Take the lines below beginning at the line that has "left wrist: (572, 379)" and stopping after the line that has "right ankle: (700, 448)", and print them exactly as they are, with no other lines.

Stored data:
______________________________

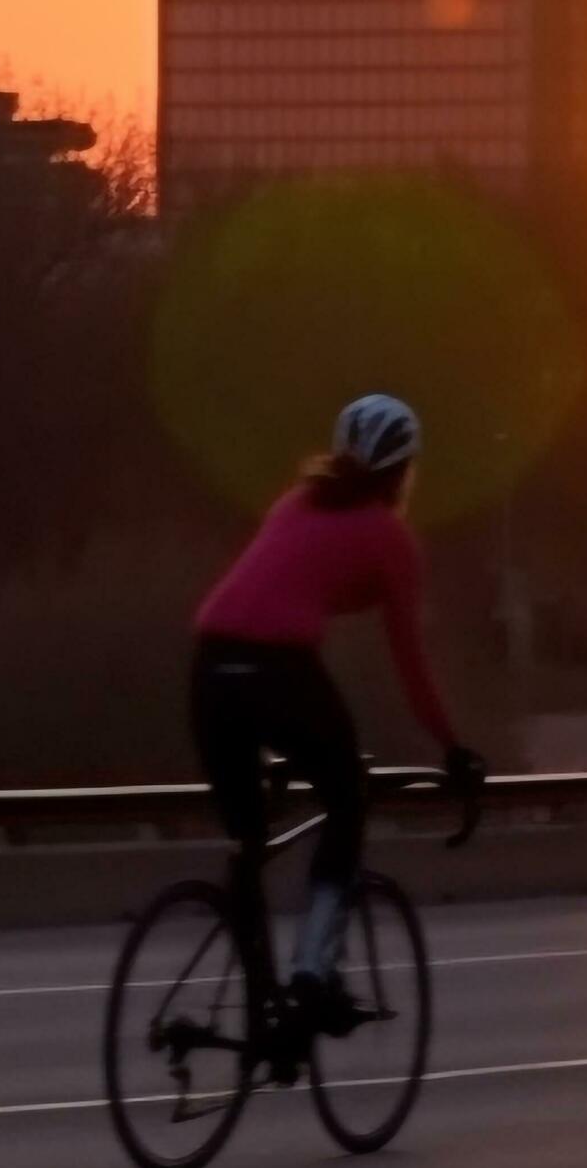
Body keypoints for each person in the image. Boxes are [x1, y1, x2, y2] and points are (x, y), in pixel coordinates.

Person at [189, 393, 486, 1050]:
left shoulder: (294, 503)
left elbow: (290, 585)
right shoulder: (391, 539)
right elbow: (410, 664)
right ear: (404, 471)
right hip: (279, 673)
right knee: (347, 797)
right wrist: (454, 746)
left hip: (210, 673)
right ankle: (308, 979)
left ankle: (262, 1013)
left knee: (249, 845)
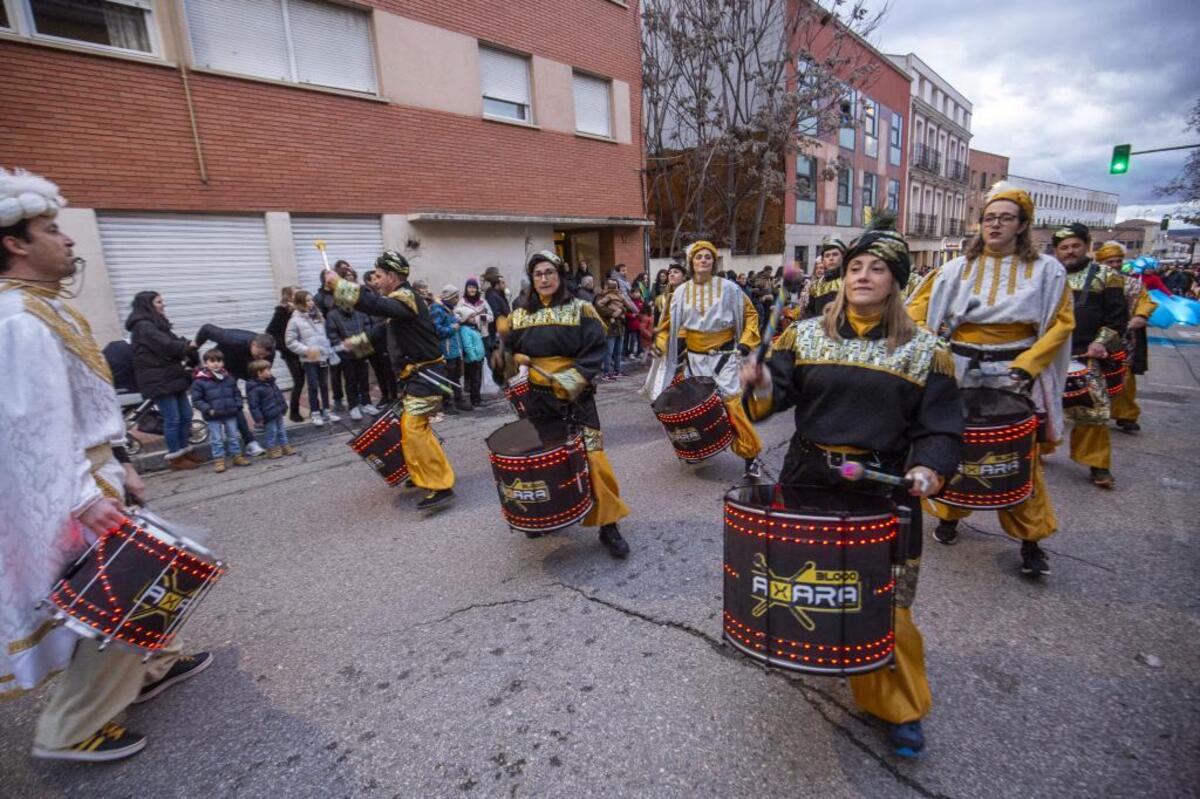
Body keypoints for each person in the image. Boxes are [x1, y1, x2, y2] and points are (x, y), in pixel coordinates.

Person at [0, 166, 211, 761]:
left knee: (130, 583)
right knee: (110, 592)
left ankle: (151, 669)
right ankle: (71, 728)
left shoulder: (38, 309)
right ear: (15, 243)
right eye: (51, 229)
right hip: (73, 486)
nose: (67, 240)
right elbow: (30, 427)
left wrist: (119, 463)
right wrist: (84, 494)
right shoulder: (17, 321)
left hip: (95, 471)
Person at [741, 220, 962, 758]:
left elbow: (940, 429)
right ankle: (829, 657)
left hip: (882, 488)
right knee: (813, 585)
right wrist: (762, 383)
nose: (863, 276)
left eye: (877, 269)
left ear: (896, 282)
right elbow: (776, 398)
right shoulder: (807, 332)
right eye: (855, 267)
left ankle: (900, 706)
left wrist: (930, 468)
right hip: (810, 478)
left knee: (887, 605)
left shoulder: (926, 351)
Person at [907, 182, 1073, 576]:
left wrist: (1028, 365)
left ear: (1022, 225)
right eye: (989, 218)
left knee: (1017, 456)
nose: (995, 225)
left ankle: (1031, 541)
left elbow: (1061, 325)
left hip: (1014, 376)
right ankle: (949, 515)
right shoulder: (954, 268)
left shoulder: (1047, 271)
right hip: (959, 370)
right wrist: (931, 341)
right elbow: (915, 310)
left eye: (1005, 218)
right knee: (954, 448)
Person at [498, 251, 631, 557]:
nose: (544, 279)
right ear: (532, 280)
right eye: (538, 275)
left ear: (559, 276)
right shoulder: (520, 314)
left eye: (549, 272)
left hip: (576, 396)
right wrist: (505, 354)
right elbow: (505, 355)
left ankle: (608, 524)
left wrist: (572, 379)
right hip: (539, 398)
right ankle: (548, 515)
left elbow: (596, 348)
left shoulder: (581, 309)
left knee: (594, 458)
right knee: (547, 457)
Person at [324, 251, 456, 510]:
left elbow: (376, 307)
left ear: (392, 277)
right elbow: (383, 331)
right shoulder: (400, 302)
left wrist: (340, 286)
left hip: (426, 376)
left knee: (415, 429)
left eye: (379, 275)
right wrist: (355, 344)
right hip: (414, 377)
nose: (375, 280)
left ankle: (441, 484)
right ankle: (421, 475)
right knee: (409, 428)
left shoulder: (405, 297)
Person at [650, 240, 764, 478]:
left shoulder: (730, 288)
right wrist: (663, 345)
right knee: (694, 406)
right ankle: (700, 448)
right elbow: (670, 324)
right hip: (694, 359)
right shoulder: (680, 291)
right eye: (699, 257)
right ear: (691, 262)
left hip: (724, 356)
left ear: (713, 262)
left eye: (708, 257)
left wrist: (745, 342)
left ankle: (750, 456)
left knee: (731, 404)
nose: (703, 260)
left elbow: (751, 315)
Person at [1052, 224, 1128, 488]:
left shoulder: (1107, 276)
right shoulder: (1046, 274)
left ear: (1087, 246)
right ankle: (1034, 456)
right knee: (1035, 410)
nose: (1070, 251)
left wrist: (1101, 343)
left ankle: (1098, 465)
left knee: (1092, 413)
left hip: (1085, 355)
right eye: (1064, 247)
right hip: (1046, 354)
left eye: (1075, 246)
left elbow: (1118, 319)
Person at [125, 291, 201, 470]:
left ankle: (185, 450)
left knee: (186, 415)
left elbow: (174, 341)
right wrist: (187, 346)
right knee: (173, 418)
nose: (163, 305)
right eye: (159, 302)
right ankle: (176, 457)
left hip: (172, 376)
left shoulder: (157, 324)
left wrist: (188, 346)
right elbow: (166, 346)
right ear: (148, 305)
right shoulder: (143, 326)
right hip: (158, 379)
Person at [1097, 244, 1157, 434]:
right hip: (1093, 337)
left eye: (1118, 261)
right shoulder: (1091, 282)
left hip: (1124, 338)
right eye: (1109, 262)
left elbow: (1146, 302)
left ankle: (1126, 415)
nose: (1114, 265)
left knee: (1125, 377)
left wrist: (1141, 315)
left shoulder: (1134, 284)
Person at [193, 324, 273, 456]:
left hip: (246, 369)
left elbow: (264, 369)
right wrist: (194, 346)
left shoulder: (269, 352)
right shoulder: (233, 338)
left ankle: (262, 423)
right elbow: (206, 329)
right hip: (225, 368)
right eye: (259, 354)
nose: (261, 358)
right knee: (234, 404)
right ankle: (250, 442)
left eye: (264, 356)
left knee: (264, 390)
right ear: (253, 344)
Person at [284, 289, 340, 427]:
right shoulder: (295, 320)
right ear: (300, 303)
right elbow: (290, 342)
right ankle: (315, 412)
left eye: (311, 300)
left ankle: (326, 410)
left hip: (323, 356)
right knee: (313, 385)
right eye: (308, 300)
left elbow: (324, 335)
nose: (311, 303)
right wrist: (307, 350)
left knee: (324, 384)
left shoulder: (318, 316)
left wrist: (328, 348)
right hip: (310, 359)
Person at [190, 348, 250, 472]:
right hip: (213, 415)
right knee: (216, 439)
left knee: (233, 436)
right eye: (212, 361)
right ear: (205, 364)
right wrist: (208, 410)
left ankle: (237, 456)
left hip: (230, 413)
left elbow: (236, 393)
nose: (216, 363)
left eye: (219, 361)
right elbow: (197, 400)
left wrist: (238, 405)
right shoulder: (200, 381)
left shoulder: (228, 377)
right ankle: (219, 460)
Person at [325, 290, 377, 421]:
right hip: (346, 352)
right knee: (350, 380)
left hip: (362, 348)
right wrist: (343, 344)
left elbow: (368, 327)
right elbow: (331, 334)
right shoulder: (332, 315)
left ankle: (366, 403)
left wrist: (362, 339)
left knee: (364, 379)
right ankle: (353, 406)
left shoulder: (360, 312)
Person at [266, 285, 307, 422]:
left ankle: (315, 409)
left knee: (310, 380)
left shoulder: (302, 310)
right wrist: (285, 347)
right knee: (299, 381)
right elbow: (270, 333)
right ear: (289, 297)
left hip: (304, 351)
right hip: (291, 354)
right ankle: (294, 412)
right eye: (296, 293)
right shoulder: (281, 312)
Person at [246, 359, 297, 458]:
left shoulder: (271, 383)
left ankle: (285, 446)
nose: (270, 372)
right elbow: (254, 405)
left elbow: (279, 395)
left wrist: (284, 406)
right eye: (267, 370)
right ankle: (271, 449)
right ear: (259, 373)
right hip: (268, 415)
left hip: (277, 412)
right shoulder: (255, 389)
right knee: (272, 432)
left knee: (282, 430)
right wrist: (259, 418)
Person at [433, 283, 472, 412]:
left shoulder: (449, 309)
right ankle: (447, 403)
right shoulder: (437, 309)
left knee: (456, 376)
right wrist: (451, 328)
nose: (457, 301)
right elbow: (435, 330)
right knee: (445, 378)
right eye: (455, 298)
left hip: (455, 350)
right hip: (445, 351)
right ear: (449, 297)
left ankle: (459, 400)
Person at [361, 270, 398, 407]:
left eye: (378, 278)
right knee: (378, 372)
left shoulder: (383, 298)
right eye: (374, 279)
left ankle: (393, 396)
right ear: (367, 282)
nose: (377, 281)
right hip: (370, 342)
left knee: (388, 371)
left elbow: (387, 319)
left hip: (383, 341)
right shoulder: (366, 300)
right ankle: (385, 396)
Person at [455, 278, 491, 407]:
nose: (472, 289)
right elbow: (457, 316)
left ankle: (476, 395)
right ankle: (472, 394)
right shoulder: (462, 302)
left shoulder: (483, 302)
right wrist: (467, 319)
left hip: (481, 334)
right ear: (466, 288)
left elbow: (491, 316)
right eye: (470, 287)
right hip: (468, 334)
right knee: (471, 367)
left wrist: (480, 317)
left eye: (474, 287)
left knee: (478, 367)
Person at [804, 237, 846, 318]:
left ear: (843, 257)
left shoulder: (850, 281)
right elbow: (810, 311)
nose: (831, 258)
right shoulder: (816, 285)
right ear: (823, 261)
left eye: (835, 254)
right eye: (827, 255)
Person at [594, 277, 627, 380]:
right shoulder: (601, 297)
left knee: (618, 351)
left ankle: (617, 370)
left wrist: (621, 310)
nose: (615, 287)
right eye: (613, 285)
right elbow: (599, 308)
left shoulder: (619, 295)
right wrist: (612, 313)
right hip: (609, 327)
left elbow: (625, 307)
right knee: (609, 352)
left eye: (616, 285)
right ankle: (606, 372)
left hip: (619, 326)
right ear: (607, 286)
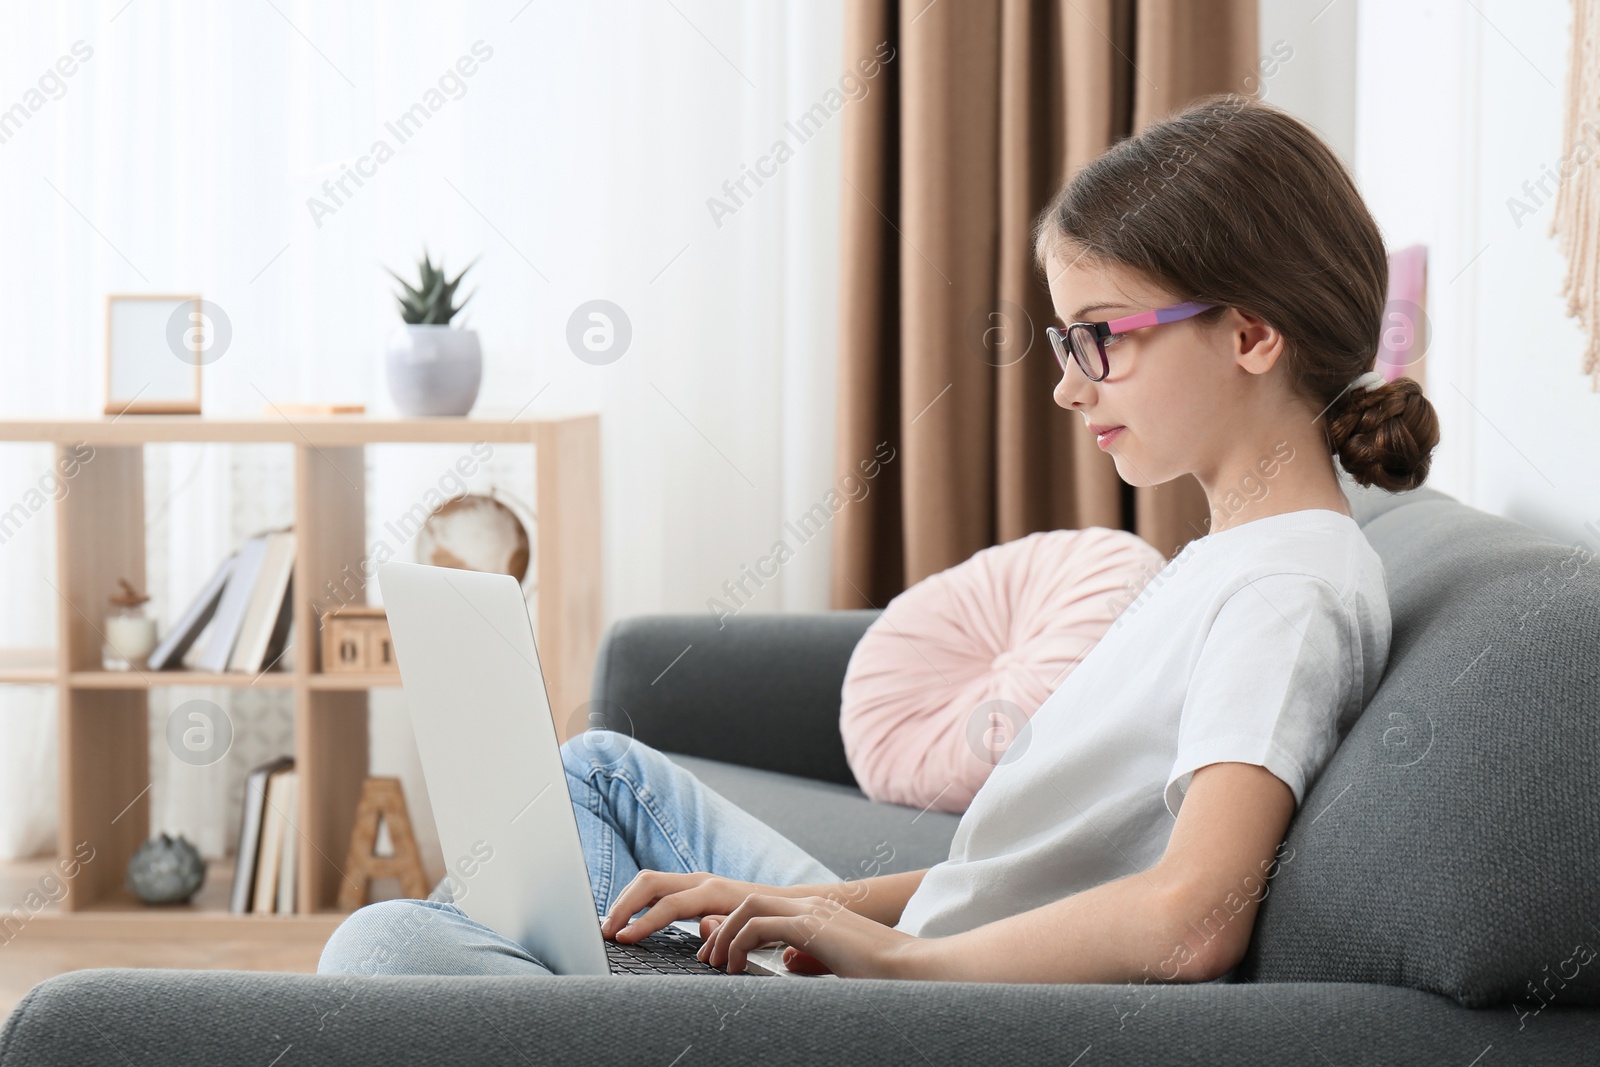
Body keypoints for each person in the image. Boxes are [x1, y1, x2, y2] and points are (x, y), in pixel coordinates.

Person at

______________________________

_Solution:_
left wrist: (572, 379)
right hip: (539, 398)
right ankle: (548, 515)
left elbow: (596, 348)
left shoulder: (581, 309)
left knee: (594, 458)
right knee: (547, 457)
Person at [324, 251, 456, 510]:
left elbow: (376, 307)
left ear: (392, 277)
right elbow: (383, 331)
right shoulder: (400, 302)
left wrist: (340, 286)
left hip: (426, 376)
left knee: (415, 429)
left eye: (379, 275)
right wrist: (355, 344)
right hip: (414, 377)
nose: (375, 280)
left ankle: (441, 484)
right ankle: (421, 475)
right knee: (409, 428)
left shoulder: (405, 297)
Person at [650, 240, 764, 478]:
left shoulder: (730, 288)
right wrist: (663, 345)
right knee: (694, 406)
right ankle: (700, 448)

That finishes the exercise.